Battle of the Experts: Judge tosses portions of testimony in J&J talc trial
For the last year, we’ve dedicated a good amount of space in our campaigns advocating for significant reform when it comes to both the U.S. tort law system and the science that is used in courts.
With most courts closed due to COVID-19, that afforded us an opportunity to better dive into one case that’s grabbing headlines: one of the many talc lawsuits against Johnson & Johnson, which we’ve written about before.
Plaintiffs in multiple lawsuits claim their baby powder products contained elements of asbestos in the talc, the main ingredient in hundreds of cosmetic products, food additives, and lubricants, and therefore can cause cancer.
Because these lawsuits have been inundated with scientific testimony from all sides, a judge in a Federal District Court in New Jersey held a Daubert hearing, examining the methodologies and credibility of the science presented in the case.
For those interested in countering junk science in the courts, this is a big one.
The Daubert opinion, written by Chief Judge Freda Wolfson, sheds a lot of light on the process of determining whether certain expert analysis can be entered as evidence for juries to consider.
In this specific case in New Jersey, all experts from the plaintiff-side who had part of their testimonies thrown out because their methodologies were questionable or they made claims they couldn’t back up. All defense witnesses will be heard without reservations.
Overall, there’s a lot of “Battle of the Experts” here, and it makes for fascinating reading.
There was a lot of debate about the strength of weakness of “epidemiological studies” – tell me if you’ve heard about those recently – and about whether expert witnesses were basing their testimonies on “subjective belief or unsupported speculation”.
Specifically, one of the main witnesses says talcum powder causes inflammation in certain cells, and then uses that to claim it’s carcinogenic. Chief Judge Wolfson torches him for his claim without causation.
“For all these reasons, the Court finds that Dr. Saed’s opinion that talc causes ovarian cancer is unsupported by the findings of his study—which can only arguably demonstrate that use of talcum powder causes inflammation in ovarian cells.”Chief Judge Freda Wolfson, Daubert opinion, pg. 24
Second, because there was no transformation of the cell under experimentation, which is usually how we can prove a link to cancer, the judge called his conclusions “unreliable”.
What is more, Dr. Saed’s findings with respect to CA-125 further demonstrate that his opinion with respect to ovarian cancer causation is unreliable.Chief Judge Freda Wolfson, Daubert opinion, pg. 56
The second main expert witness gets knocked down for producing scientific experiments that can in no way be replicated. The judge points out that each additional attempt at replication came up with a negative for asbestos, which is claimed to be the carcinogen in focus.
“Without that information, which is internally created by MAS, reproducing Dr. Longo’s test under the PLM would not be possible, and hence, the testing is unreliable…J-3’s PLM analysis was negative for asbestos for each sample.”Chief Judge Freda Wolfson, Daubert opinion, pg. 23
It’s obviously very difficult for courts to examine and establish good science from bad science.

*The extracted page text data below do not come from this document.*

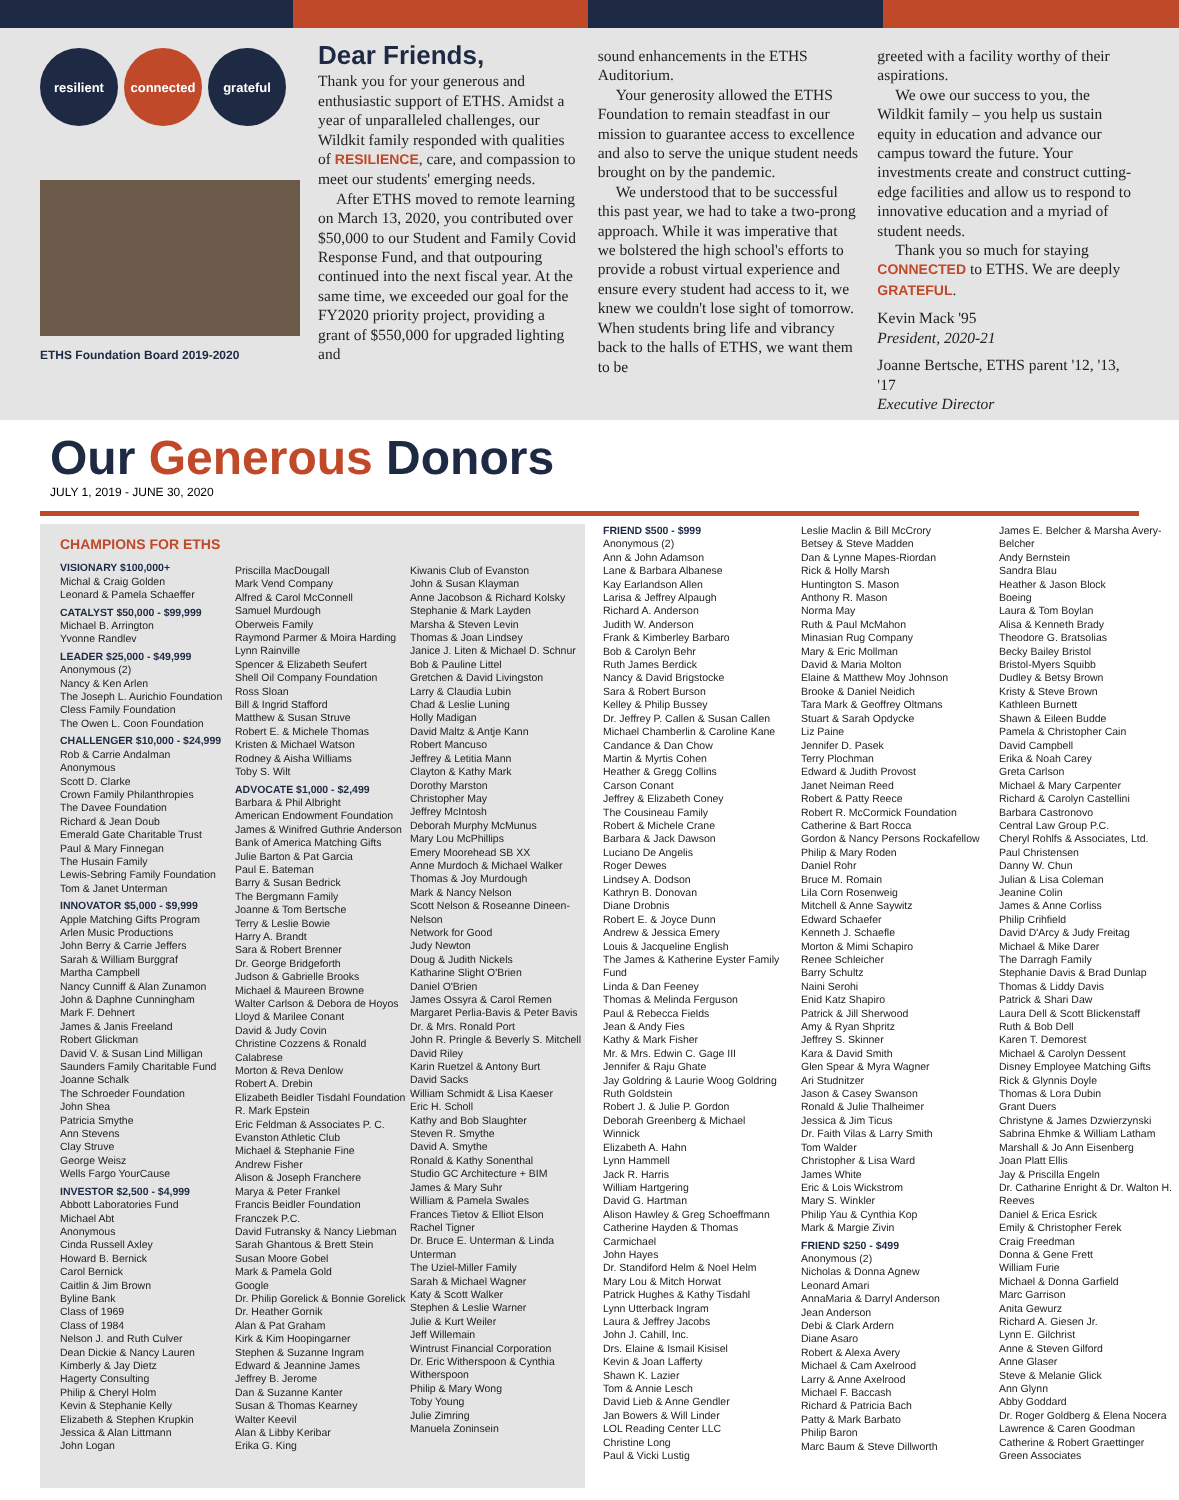resilient connected grateful
ETHS Foundation Board 2019-2020
Dear Friends,
Thank you for your generous and enthusiastic support of ETHS. Amidst a year of unparalleled challenges, our Wildkit family responded with qualities of RESILIENCE, care, and compassion to meet our students' emerging needs.
After ETHS moved to remote learning on March 13, 2020, you contributed over $50,000 to our Student and Family Covid Response Fund, and that outpouring continued into the next fiscal year. At the same time, we exceeded our goal for the FY2020 priority project, providing a grant of $550,000 for upgraded lighting and
sound enhancements in the ETHS Auditorium.
Your generosity allowed the ETHS Foundation to remain steadfast in our mission to guarantee access to excellence and also to serve the unique student needs brought on by the pandemic.
We understood that to be successful this past year, we had to take a two-prong approach. While it was imperative that we bolstered the high school's efforts to provide a robust virtual experience and ensure every student had access to it, we knew we couldn't lose sight of tomorrow. When students bring life and vibrancy back to the halls of ETHS, we want them to be
greeted with a facility worthy of their aspirations.
We owe our success to you, the Wildkit family – you help us sustain equity in education and advance our campus toward the future. Your investments create and construct cutting-edge facilities and allow us to respond to innovative education and a myriad of student needs.
Thank you so much for staying CONNECTED to ETHS. We are deeply GRATEFUL.
Kevin Mack '95
President, 2020-21
Joanne Bertsche, ETHS parent '12, '13, '17
Executive Director
Our Generous Donors
JULY 1, 2019 - JUNE 30, 2020
CHAMPIONS FOR ETHS
VISIONARY $100,000+
Michal & Craig Golden
Leonard & Pamela Schaeffer
CATALYST $50,000 - $99,999
Michael B. Arrington
Yvonne Randlev
LEADER $25,000 - $49,999
Anonymous (2)
Nancy & Ken Arlen
The Joseph L. Aurichio Foundation
Cless Family Foundation
The Owen L. Coon Foundation
CHALLENGER $10,000 - $24,999
Rob & Carrie Andalman
Anonymous
Scott D. Clarke
Crown Family Philanthropies
The Davee Foundation
Richard & Jean Doub
Emerald Gate Charitable Trust
Paul & Mary Finnegan
The Husain Family
Lewis-Sebring Family Foundation
Tom & Janet Unterman
INNOVATOR $5,000 - $9,999
Apple Matching Gifts Program
Arlen Music Productions
John Berry & Carrie Jeffers
Sarah & William Burggraf
Martha Campbell
Nancy Cunniff & Alan Zunamon
John & Daphne Cunningham
Mark F. Dehnert
James & Janis Freeland
Robert Glickman
David V. & Susan Lind Milligan
Saunders Family Charitable Fund
Joanne Schalk
The Schroeder Foundation
John Shea
Patricia Smythe
Ann Stevens
Clay Struve
George Weisz
Wells Fargo YourCause
INVESTOR $2,500 - $4,999
Abbott Laboratories Fund
Michael Abt
Anonymous
Cinda Russell Axley
Howard B. Bernick
Carol Bernick
Caitlin & Jim Brown
Byline Bank
Class of 1969
Class of 1984
Nelson J. and Ruth Culver
Dean Dickie & Nancy Lauren
Kimberly & Jay Dietz
Hagerty Consulting
Philip & Cheryl Holm
Kevin & Stephanie Kelly
Elizabeth & Stephen Krupkin
Jessica & Alan Littmann
John Logan
Priscilla MacDougall
Mark Vend Company
Alfred & Carol McConnell
Samuel Murdough
Oberweis Family
Raymond Parmer & Moira Harding
Lynn Rainville
Spencer & Elizabeth Seufert
Shell Oil Company Foundation
Ross Sloan
Bill & Ingrid Stafford
Matthew & Susan Struve
Robert E. & Michele Thomas
Kristen & Michael Watson
Rodney & Aisha Williams
Toby S. Wilt
ADVOCATE $1,000 - $2,499
Barbara & Phil Albright
American Endowment Foundation
James & Winifred Guthrie Anderson
Bank of America Matching Gifts
Julie Barton & Pat Garcia
Paul E. Bateman
Barry & Susan Bedrick
The Bergmann Family
Joanne & Tom Bertsche
Terry & Leslie Bowie
Harry A. Brandt
Sara & Robert Brenner
Dr. George Bridgeforth
Judson & Gabrielle Brooks
Michael & Maureen Browne
Walter Carlson & Debora de Hoyos
Lloyd & Marilee Conant
David & Judy Covin
Christine Cozzens & Ronald Calabrese
Morton & Reva Denlow
Robert A. Drebin
Elizabeth Beidler Tisdahl Foundation
R. Mark Epstein
Eric Feldman & Associates P. C.
Evanston Athletic Club
Michael & Stephanie Fine
Andrew Fisher
Alison & Joseph Franchere
Marya & Peter Frankel
Francis Beidler Foundation
Franczek P.C.
David Futransky & Nancy Liebman
Sarah Ghantous & Brett Stein
Susan Moore Gobel
Mark & Pamela Gold
Google
Dr. Philip Gorelick & Bonnie Gorelick
Dr. Heather Gornik
Alan & Pat Graham
Kirk & Kim Hoopingarner
Stephen & Suzanne Ingram
Edward & Jeannine James
Jeffrey B. Jerome
Dan & Suzanne Kanter
Susan & Thomas Kearney
Walter Keevil
Alan & Libby Keribar
Erika G. King
Kiwanis Club of Evanston
John & Susan Klayman
Anne Jacobson & Richard Kolsky
Stephanie & Mark Layden
Marsha & Steven Levin
Thomas & Joan Lindsey
Janice J. Liten & Michael D. Schnur
Bob & Pauline Littel
Gretchen & David Livingston
Larry & Claudia Lubin
Chad & Leslie Luning
Holly Madigan
David Maltz & Antje Kann
Robert Mancuso
Jeffrey & Letitia Mann
Clayton & Kathy Mark
Dorothy Marston
Christopher May
Jeffrey McIntosh
Deborah Murphy McMunus
Mary Lou McPhillips
Emery Moorehead SB XX
Anne Murdoch & Michael Walker
Thomas & Joy Murdough
Mark & Nancy Nelson
Scott Nelson & Roseanne Dineen-Nelson
Network for Good
Judy Newton
Doug & Judith Nickels
Katharine Slight O'Brien
Daniel O'Brien
James Ossyra & Carol Remen
Margaret Perlia-Bavis & Peter Bavis
Dr. & Mrs. Ronald Port
John R. Pringle & Beverly S. Mitchell
David Riley
Karin Ruetzel & Antony Burt
David Sacks
William Schmidt & Lisa Kaeser
Eric H. Scholl
Kathy and Bob Slaughter
Steven R. Smythe
David A. Smythe
Ronald & Kathy Sonenthal
Studio GC Architecture + BIM
James & Mary Suhr
William & Pamela Swales
Frances Tietov & Elliot Elson
Rachel Tigner
Dr. Bruce E. Unterman & Linda Unterman
The Uziel-Miller Family
Sarah & Michael Wagner
Katy & Scott Walker
Stephen & Leslie Warner
Julie & Kurt Weiler
Jeff Willemain
Wintrust Financial Corporation
Dr. Eric Witherspoon & Cynthia Witherspoon
Philip & Mary Wong
Toby Young
Julie Zimring
Manuela Zoninsein
FRIEND $500 - $999
Anonymous (2)
Ann & John Adamson
Lane & Barbara Albanese
Kay Earlandson Allen
Larisa & Jeffrey Alpaugh
Richard A. Anderson
Judith W. Anderson
Frank & Kimberley Barbaro
Bob & Carolyn Behr
Ruth James Berdick
Nancy & David Brigstocke
Sara & Robert Burson
Kelley & Philip Bussey
Dr. Jeffrey P. Callen & Susan Callen
Michael Chamberlin & Caroline Kane
Candance & Dan Chow
Martin & Myrtis Cohen
Heather & Gregg Collins
Carson Conant
Jeffrey & Elizabeth Coney
The Cousineau Family
Robert & Michele Crane
Barbara & Jack Dawson
Luciano De Angelis
Roger Dewes
Lindsey A. Dodson
Kathryn B. Donovan
Diane Drobnis
Robert E. & Joyce Dunn
Andrew & Jessica Emery
Louis & Jacqueline English
The James & Katherine Eyster Family Fund
Linda & Dan Feeney
Thomas & Melinda Ferguson
Paul & Rebecca Fields
Jean & Andy Fies
Kathy & Mark Fisher
Mr. & Mrs. Edwin C. Gage III
Jennifer & Raju Ghate
Jay Goldring & Laurie Woog Goldring
Ruth Goldstein
Robert J. & Julie P. Gordon
Deborah Greenberg & Michael Winnick
Elizabeth A. Hahn
Lynn Hammell
Jack R. Harris
William Hartgering
David G. Hartman
Alison Hawley & Greg Schoeffmann
Catherine Hayden & Thomas Carmichael
John Hayes
Dr. Standiford Helm & Noel Helm
Mary Lou & Mitch Horwat
Patrick Hughes & Kathy Tisdahl
Lynn Utterback Ingram
Laura & Jeffrey Jacobs
John J. Cahill, Inc.
Drs. Elaine & Ismail Kisisel
Kevin & Joan Lafferty
Shawn K. Lazier
Tom & Annie Lesch
David Lieb & Anne Gendler
Jan Bowers & Will Linder
LOL Reading Center LLC
Christine Long
Paul & Vicki Lustig
Leslie Maclin & Bill McCrory
Betsey & Steve Madden
Dan & Lynne Mapes-Riordan
Rick & Holly Marsh
Huntington S. Mason
Anthony R. Mason
Norma May
Ruth & Paul McMahon
Minasian Rug Company
Mary & Eric Mollman
David & Maria Molton
Elaine & Matthew Moy Johnson
Brooke & Daniel Neidich
Tara Mark & Geoffrey Oltmans
Stuart & Sarah Opdycke
Liz Paine
Jennifer D. Pasek
Terry Plochman
Edward & Judith Provost
Janet Neiman Reed
Robert & Patty Reece
Robert R. McCormick Foundation
Catherine & Bart Rocca
Gordon & Nancy Persons Rockafellow
Philip & Mary Roden
Daniel Rohr
Bruce M. Romain
Lila Corn Rosenweig
Mitchell & Anne Saywitz
Edward Schaefer
Kenneth J. Schaefle
Morton & Mimi Schapiro
Renee Schleicher
Barry Schultz
Naini Serohi
Enid Katz Shapiro
Patrick & Jill Sherwood
Amy & Ryan Shpritz
Jeffrey S. Skinner
Kara & David Smith
Glen Spear & Myra Wagner
Ari Studnitzer
Jason & Casey Swanson
Ronald & Julie Thalheimer
Jessica & Jim Ticus
Dr. Faith Vilas & Larry Smith
Tom Walder
Christopher & Lisa Ward
James White
Eric & Lois Wickstrom
Mary S. Winkler
Philip Yau & Cynthia Kop
Mark & Margie Zivin
FRIEND $250 - $499
Anonymous (2)
Nicholas & Donna Agnew
Leonard Amari
AnnaMaria & Darryl Anderson
Jean Anderson
Debi & Clark Ardern
Diane Asaro
Robert & Alexa Avery
Michael & Cam Axelrood
Larry & Anne Axelrood
Michael F. Baccash
Richard & Patricia Bach
Patty & Mark Barbato
Philip Baron
Marc Baum & Steve Dillworth
James E. Belcher & Marsha Avery-Belcher
Andy Bernstein
Sandra Blau
Heather & Jason Block
Boeing
Laura & Tom Boylan
Alisa & Kenneth Brady
Theodore G. Bratsolias
Becky Bailey Bristol
Bristol-Myers Squibb
Dudley & Betsy Brown
Kristy & Steve Brown
Kathleen Burnett
Shawn & Eileen Budde
Pamela & Christopher Cain
David Campbell
Erika & Noah Carey
Greta Carlson
Michael & Mary Carpenter
Richard & Carolyn Castellini
Barbara Castronovo
Central Law Group P.C.
Cheryl Rohlfs & Associates, Ltd.
Paul Christensen
Danny W. Chun
Julian & Lisa Coleman
Jeanine Colin
James & Anne Corliss
Philip Crihfield
David D'Arcy & Judy Freitag
Michael & Mike Darer
The Darragh Family
Stephanie Davis & Brad Dunlap
Thomas & Liddy Davis
Patrick & Shari Daw
Laura Dell & Scott Blickenstaff
Ruth & Bob Dell
Karen T. Demorest
Michael & Carolyn Dessent
Disney Employee Matching Gifts
Rick & Glynnis Doyle
Thomas & Lora Dubin
Grant Duers
Christyne & James Dzwierzynski
Sabrina Ehmke & William Latham
Marshall & Jo Ann Eisenberg
Joan Platt Ellis
Jay & Priscilla Engeln
Dr. Catharine Enright & Dr. Walton H. Reeves
Daniel & Erica Esrick
Emily & Christopher Ferek
Craig Freedman
Donna & Gene Frett
William Furie
Michael & Donna Garfield
Marc Garrison
Anita Gewurz
Richard A. Giesen Jr.
Lynn E. Gilchrist
Anne & Steven Gilford
Anne Glaser
Steve & Melanie Glick
Ann Glynn
Abby Goddard
Dr. Roger Goldberg & Elena Nocera
Lawrence & Caren Goodman
Catherine & Robert Graettinger
Green Associates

That’s why Daubert hearings are supposed to weigh methodologies, like disproven bite-mark analysis or tire tracks (as many Netflix series are now exposing).
A lot of junk science is taken as fact because it’s in the courtroom, and that’s wrong. That’s exactly what was explained to us last week on Consumer Choice Radio by Jerry Buting, the famed attorney of Steven Avery from the series Making a Murderer.
What we know is that science is a powerful tool to use in lawsuits that affect millions of consumers or innocent people’s lives, but it can be flawed and have bad consequences.
For that reason, we need good legal reform in each state’s tort system to ensure we can uphold good scientific evidence. Justice depends on it.